Mais le réalisme social a connu plusieurs renaissances : le figurative narration des années 1960-1970 (école de Paris, peinture politique), certaines pratiques contemporaines (Leon Golub, Sue Coe, Banksy en street art) en perpétuent l'esprit. Les expositions récentes au Whitney Museum (États-Unis), au Tate Modern, et la réévaluation du muralisme mexicain ont restitué au réalisme social sa place dans l'histoire de l'art du XXᵉ siècle — non comme un parent pauvre des avant-gardes, mais comme une voie alternative cohérente.

Les œuvres majeures sont conservées au Whitney Museum (New York), au MoMA, au Smithsonian American Art Museum, à la Tate (Londres), au Centre Pompidou (Paris), au Palais des Beaux-Arts de Mexico et dans les anciens musées soviétiques (Tretiakov, Russie).

Questions fréquentes

Qu'est-ce que le réalisme social ?

Le réalisme social désigne le courant pictural du XXᵉ siècle qui prend pour sujet la représentation des classes populaires, du monde du travail et des luttes sociales. À la différence du réalisme du XIXᵉ siècle (Courbet, Millet), il est explicitement politique : dénoncer, éveiller les consciences ou célébrer les travailleurs.

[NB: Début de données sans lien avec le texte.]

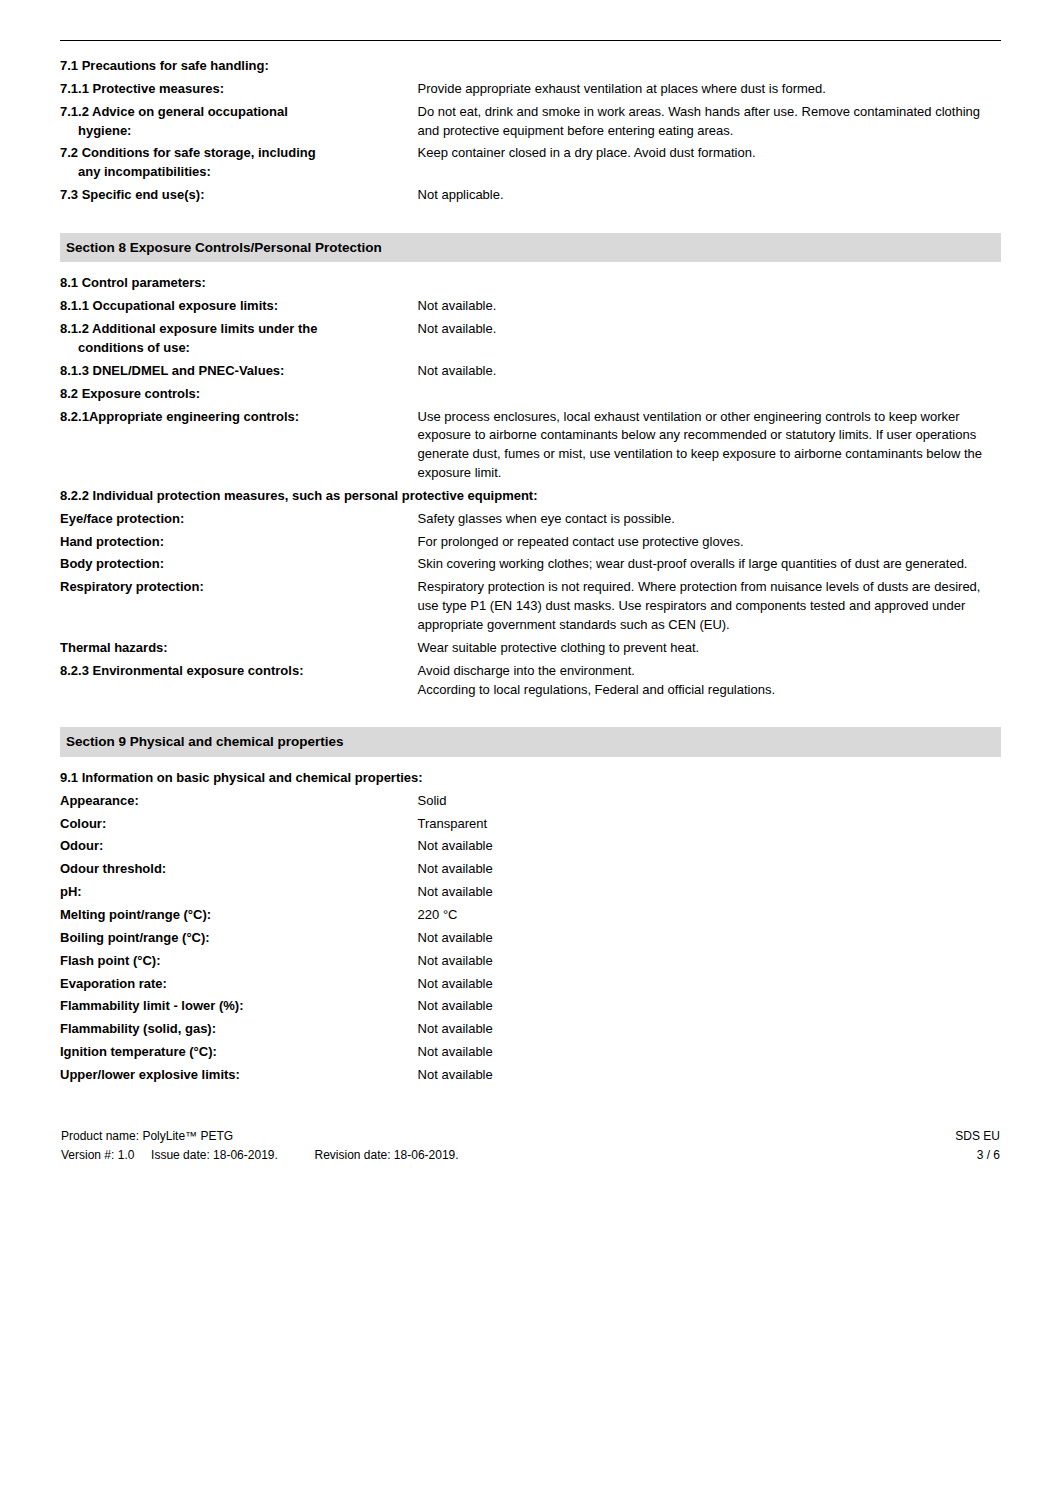| 7.1 Precautions for safe handling: | |
| 7.1.1 Protective measures: | Provide appropriate exhaust ventilation at places where dust is formed. |
| 7.1.2 Advice on general occupational hygiene: | Do not eat, drink and smoke in work areas. Wash hands after use. Remove contaminated clothing and protective equipment before entering eating areas. |
| 7.2 Conditions for safe storage, including any incompatibilities: | Keep container closed in a dry place. Avoid dust formation. |
| 7.3 Specific end use(s): | Not applicable. |
Section 8 Exposure Controls/Personal Protection
| 8.1 Control parameters: | |
| 8.1.1 Occupational exposure limits: | Not available. |
| 8.1.2 Additional exposure limits under the conditions of use: | Not available. |
| 8.1.3 DNEL/DMEL and PNEC-Values: | Not available. |
| 8.2 Exposure controls: | |
| 8.2.1Appropriate engineering controls: | Use process enclosures, local exhaust ventilation or other engineering controls to keep worker exposure to airborne contaminants below any recommended or statutory limits. If user operations generate dust, fumes or mist, use ventilation to keep exposure to airborne contaminants below the exposure limit. |
| 8.2.2 Individual protection measures, such as personal protective equipment: |
| Eye/face protection: | Safety glasses when eye contact is possible. |
| Hand protection: | For prolonged or repeated contact use protective gloves. |
| Body protection: | Skin covering working clothes; wear dust-proof overalls if large quantities of dust are generated. |
| Respiratory protection: | Respiratory protection is not required. Where protection from nuisance levels of dusts are desired, use type P1 (EN 143) dust masks. Use respirators and components tested and approved under appropriate government standards such as CEN (EU). |
| Thermal hazards: | Wear suitable protective clothing to prevent heat. |
| 8.2.3 Environmental exposure controls: | Avoid discharge into the environment. According to local regulations, Federal and official regulations. |
Section 9 Physical and chemical properties
| 9.1 Information on basic physical and chemical properties: |
| Appearance: | Solid |
| Colour: | Transparent |
| Odour: | Not available |
| Odour threshold: | Not available |
| pH: | Not available |
| Melting point/range (°C): | 220 °C |
| Boiling point/range (°C): | Not available |
| Flash point (°C): | Not available |
| Evaporation rate: | Not available |
| Flammability limit - lower (%): | Not available |
| Flammability (solid, gas): | Not available |
| Ignition temperature (°C): | Not available |
| Upper/lower explosive limits: | Not available |
| Product name: PolyLite™ PETG | SDS EU |
| Version #: 1.0 Issue date: 18-06-2019. Revision date: 18-06-2019. | 3 / 6 |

Quels sont les principaux foyers du réalisme social ?

Cinq grands foyers nationaux : le muralisme mexicain (Rivera, Orozco, Siqueiros, 1920-1940), l'American Scene et le WPA américain (Ben Shahn, Reginald Marsh, années 1930), le réalisme socialiste soviétique (Brodsky, Deïneka, après 1932), la Nouvelle Objectivité allemande (Grosz, Otto Dix, 1923-1933), et le néoréalisme italien (Guttuso, après-guerre).

Quelle différence entre réalisme social et réalisme socialiste ?

Le réalisme social est un courant général de représentation engagée des classes populaires, prenant des formes très diverses (muralisme mexicain, American Scene, néoréalisme italien). Le réalisme socialiste est une doctrine officielle de l'URSS depuis 1932 — célébration héroïque des travailleurs, refus de toute critique du régime. Le second est un sous-ensemble du premier.

Quels sont les artistes majeurs du muralisme mexicain ?

Les tres grandes : Diego Rivera (1886-1957, fresques au Palais national de Mexico), José Clemente Orozco (1883-1949, L'Homme en feu, Guadalajara), et David Alfaro Siqueiros (1896-1974). Tous trois ont transformé la peinture publique mexicaine en outil d'éducation populaire et de mémoire indigène, exerçant une influence considérable sur le WPA américain.

Le réalisme social est-il encore pratiqué aujourd'hui ?

Le réalisme social a décliné après-guerre face à l'abstraction, mais il a connu plusieurs renaissances : la figurative narration des années 1960-1970, certaines pratiques contemporaines (Leon Golub, Sue Coe, le street art engagé). Les expositions récentes au Whitney, à la Tate Modern et la réévaluation du muralisme mexicain ont restitué au courant sa place dans l'histoire de l'art du XXᵉ siècle.